La cartellonistica pubblicitaria illustrata italiana ha mosso i primi passi proprio con le opere di Puccini, quando la casa editrice musicale Ricordi ruppe con la tradizione ottocentesca della locandina puramente testuale.
La Ricordi istituì a Milano un proprio ufficio grafico, con annessa officina, sotto la direzione artistica di Adolf Hohenstein (1854-1928) e dei triestini Leopoldo Metlicovitz (1855-1944) e Marcello Dudovich (1878-1962).
Milano divenne così il centro della nuova arte grafica pubblicitaria in Italia, che ben presto si estese ad altri settori, quali lo spettacolo, il turismo, il tempo libero, l’industria e il commercio con grandi case che investirono molto.
Quattro atti della cartellonista pubblicitaria italiana
La mostra si sviluppa in quattro sezioni, chiamate “Atti”, che mostrano l’influenza di Puccini tanto sulla cartellonistica dell’opera lirica quanto sul linguaggio pubblicitario nel suo complesso.
Il primo atto raccoglie i manifesti originali delle opere del compositore, dai manifesti storici alle rielaborazioni moderne, presentando opere di artisti che spaziano dal coevo Adolf Hohenstein fino all’attuale Riccardo Guasco.
Il secondo atto approfondisce le collaborazioni di Puccini con prestigiosi artisti e marchi del panorama industriale italiano, mettendo in luce la sua influenza nel mondo dell’arte, dello spettacolo, dei media e degli affari.
Il terzo atto esamina il ruolo di Puccini come testimonial aziendale, analizzando l’impatto della sua personalità e delle sue opere sulla cultura visiva del tempo, nonché sulla figurazione che caratterizzava la pubblicità dell’epoca.

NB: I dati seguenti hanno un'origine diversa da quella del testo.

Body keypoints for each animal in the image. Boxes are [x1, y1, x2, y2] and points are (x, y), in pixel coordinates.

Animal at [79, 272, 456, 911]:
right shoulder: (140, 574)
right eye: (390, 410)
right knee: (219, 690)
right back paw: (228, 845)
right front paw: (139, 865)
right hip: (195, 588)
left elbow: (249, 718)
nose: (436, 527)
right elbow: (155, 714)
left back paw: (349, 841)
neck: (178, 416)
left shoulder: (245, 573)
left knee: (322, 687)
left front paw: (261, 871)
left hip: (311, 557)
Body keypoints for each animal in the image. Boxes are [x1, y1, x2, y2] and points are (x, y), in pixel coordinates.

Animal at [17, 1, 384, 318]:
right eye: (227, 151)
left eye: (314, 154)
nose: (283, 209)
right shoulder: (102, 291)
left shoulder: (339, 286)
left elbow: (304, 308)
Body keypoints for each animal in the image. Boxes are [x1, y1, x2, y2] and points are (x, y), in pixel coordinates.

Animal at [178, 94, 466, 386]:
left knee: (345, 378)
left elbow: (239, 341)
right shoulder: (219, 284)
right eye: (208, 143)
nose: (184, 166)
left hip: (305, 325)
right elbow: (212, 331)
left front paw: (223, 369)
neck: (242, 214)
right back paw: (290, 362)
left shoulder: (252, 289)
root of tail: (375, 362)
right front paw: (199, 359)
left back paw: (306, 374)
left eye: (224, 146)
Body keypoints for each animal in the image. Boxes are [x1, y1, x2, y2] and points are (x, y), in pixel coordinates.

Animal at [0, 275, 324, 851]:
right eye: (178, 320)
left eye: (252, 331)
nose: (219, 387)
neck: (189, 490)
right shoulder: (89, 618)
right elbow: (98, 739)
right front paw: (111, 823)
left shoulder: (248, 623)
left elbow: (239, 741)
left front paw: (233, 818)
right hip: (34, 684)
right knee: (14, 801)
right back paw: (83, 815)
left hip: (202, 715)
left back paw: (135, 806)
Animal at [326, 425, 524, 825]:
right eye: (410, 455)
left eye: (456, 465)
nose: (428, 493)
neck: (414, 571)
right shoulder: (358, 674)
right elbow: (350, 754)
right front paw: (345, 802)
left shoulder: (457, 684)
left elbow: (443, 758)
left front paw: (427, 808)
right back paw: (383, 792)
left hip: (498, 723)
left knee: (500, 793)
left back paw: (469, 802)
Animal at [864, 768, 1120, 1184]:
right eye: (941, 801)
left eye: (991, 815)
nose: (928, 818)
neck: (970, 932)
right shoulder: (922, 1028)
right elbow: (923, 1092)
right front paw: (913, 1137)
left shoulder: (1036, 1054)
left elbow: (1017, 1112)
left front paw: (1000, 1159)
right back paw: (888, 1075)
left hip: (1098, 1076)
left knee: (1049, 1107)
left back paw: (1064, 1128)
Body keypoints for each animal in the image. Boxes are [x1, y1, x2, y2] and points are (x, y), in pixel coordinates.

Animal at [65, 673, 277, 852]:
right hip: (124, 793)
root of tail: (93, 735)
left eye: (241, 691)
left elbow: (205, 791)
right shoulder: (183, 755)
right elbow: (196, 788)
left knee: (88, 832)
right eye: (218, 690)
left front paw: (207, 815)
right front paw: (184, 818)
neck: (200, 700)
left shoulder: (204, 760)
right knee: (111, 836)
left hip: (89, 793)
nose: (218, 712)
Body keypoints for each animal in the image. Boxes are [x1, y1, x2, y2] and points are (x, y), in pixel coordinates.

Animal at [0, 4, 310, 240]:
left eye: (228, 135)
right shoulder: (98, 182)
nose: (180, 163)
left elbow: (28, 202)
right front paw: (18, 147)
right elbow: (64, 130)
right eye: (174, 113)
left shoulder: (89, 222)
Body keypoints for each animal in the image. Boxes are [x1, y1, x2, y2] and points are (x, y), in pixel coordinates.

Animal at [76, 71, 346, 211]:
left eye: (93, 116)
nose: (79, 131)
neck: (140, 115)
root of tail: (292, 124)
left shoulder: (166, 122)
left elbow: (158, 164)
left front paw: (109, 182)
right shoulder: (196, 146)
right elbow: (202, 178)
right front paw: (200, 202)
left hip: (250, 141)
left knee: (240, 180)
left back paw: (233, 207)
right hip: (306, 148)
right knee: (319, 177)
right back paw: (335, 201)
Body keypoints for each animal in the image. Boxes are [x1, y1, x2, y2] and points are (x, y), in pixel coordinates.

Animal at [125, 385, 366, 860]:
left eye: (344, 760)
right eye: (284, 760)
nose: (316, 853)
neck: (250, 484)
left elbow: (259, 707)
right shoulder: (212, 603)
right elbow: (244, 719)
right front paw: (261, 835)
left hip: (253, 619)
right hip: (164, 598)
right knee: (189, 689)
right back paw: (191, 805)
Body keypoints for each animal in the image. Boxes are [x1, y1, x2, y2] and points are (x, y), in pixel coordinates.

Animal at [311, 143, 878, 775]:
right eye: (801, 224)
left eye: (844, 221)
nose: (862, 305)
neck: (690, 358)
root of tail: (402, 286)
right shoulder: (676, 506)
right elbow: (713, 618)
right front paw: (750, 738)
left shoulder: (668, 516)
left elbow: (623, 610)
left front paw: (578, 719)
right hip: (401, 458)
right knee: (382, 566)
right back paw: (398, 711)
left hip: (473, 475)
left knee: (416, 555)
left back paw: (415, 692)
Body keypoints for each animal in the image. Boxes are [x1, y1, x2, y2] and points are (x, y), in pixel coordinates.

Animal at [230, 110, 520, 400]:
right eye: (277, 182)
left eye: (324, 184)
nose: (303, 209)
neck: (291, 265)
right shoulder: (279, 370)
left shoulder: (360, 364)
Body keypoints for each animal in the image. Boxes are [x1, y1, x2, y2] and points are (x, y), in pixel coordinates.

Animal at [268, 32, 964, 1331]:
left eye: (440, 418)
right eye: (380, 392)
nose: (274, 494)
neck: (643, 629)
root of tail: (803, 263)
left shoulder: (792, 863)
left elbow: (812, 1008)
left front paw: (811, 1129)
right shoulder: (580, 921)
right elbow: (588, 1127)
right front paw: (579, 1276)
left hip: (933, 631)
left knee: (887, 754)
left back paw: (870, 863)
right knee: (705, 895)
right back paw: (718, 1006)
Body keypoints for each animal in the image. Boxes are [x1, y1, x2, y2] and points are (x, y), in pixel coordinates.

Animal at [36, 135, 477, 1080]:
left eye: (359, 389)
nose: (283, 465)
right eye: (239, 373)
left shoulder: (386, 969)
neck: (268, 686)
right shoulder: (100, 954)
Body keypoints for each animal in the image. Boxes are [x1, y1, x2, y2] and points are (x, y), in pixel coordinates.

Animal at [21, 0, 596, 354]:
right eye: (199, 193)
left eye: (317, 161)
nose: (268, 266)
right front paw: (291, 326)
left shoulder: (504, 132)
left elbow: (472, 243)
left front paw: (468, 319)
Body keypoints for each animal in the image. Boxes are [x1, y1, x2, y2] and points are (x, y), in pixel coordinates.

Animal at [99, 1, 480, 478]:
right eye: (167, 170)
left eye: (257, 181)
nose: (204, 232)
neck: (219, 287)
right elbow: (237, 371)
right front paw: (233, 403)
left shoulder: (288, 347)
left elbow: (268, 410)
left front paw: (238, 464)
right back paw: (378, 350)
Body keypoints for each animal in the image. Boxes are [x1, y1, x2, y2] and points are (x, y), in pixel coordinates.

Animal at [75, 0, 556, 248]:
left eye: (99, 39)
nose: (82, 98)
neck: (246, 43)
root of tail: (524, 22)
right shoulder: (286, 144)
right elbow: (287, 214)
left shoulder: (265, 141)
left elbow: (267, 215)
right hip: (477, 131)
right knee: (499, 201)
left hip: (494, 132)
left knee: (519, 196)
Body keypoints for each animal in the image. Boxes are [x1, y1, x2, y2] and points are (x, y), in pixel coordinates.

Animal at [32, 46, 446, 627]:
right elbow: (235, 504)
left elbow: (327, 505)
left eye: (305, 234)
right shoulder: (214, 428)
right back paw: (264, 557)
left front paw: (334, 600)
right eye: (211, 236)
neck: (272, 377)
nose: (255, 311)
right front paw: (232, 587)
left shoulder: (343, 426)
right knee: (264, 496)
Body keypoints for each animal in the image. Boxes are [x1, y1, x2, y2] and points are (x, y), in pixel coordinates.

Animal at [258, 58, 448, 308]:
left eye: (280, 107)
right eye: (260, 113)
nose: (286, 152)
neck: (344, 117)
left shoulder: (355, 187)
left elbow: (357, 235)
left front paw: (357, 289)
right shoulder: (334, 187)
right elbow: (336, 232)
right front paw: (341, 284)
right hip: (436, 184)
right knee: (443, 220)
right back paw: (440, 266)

La sezione conclusiva si concentra sul profondo legame di Puccini con il mondo dei motori, sua grande passione. Il maestro possedeva diverse automobili di prestigio, vari motoscafi e motociclette.
Si va dalla leggendaria Isotta Fraschini all’amata Lancia Lambda Cabriolet, dall’Ansaldo ‘PF-1VA’ alla De Dion-Bouton. Appassionato anche di caccia, chiese a Vincenzo Lancia di costruire un fuoristrada, il primo realizzato in Italia.
La modernità di Puccini
Il quadro che emerge da questa originale e coraggiosa mostra è quella di un Puccini pienamente calato nel suo tempo, con tratti che annunciano il nostro mondo contemporaneo.
Sono infatti tratti modernissimi la sua abilità nel creare reti di contatti e influenze, la sua propensione all’innovazione, l’attenzione alla tecnologia, il senso imprenditoriale, il suo prestarsi a testimonial.
La visita alla mostra richiede circa un’ora. Chi arriva in treno può percorrere un tratto delle magnifiche mura per poi scendere nell’ampio giardino del piazzale Verdi (senza offesa per Puccini), dove si trova l’ex Cavallerizza.
Il resto della giornata può essere dedicato a una passeggiata per Lucca, città di olimpica calma e trattenuta maestosità, tra le più affascinanti d’Europa, che fonde in un piccolo spazio tutti gli stili del canone occidentale.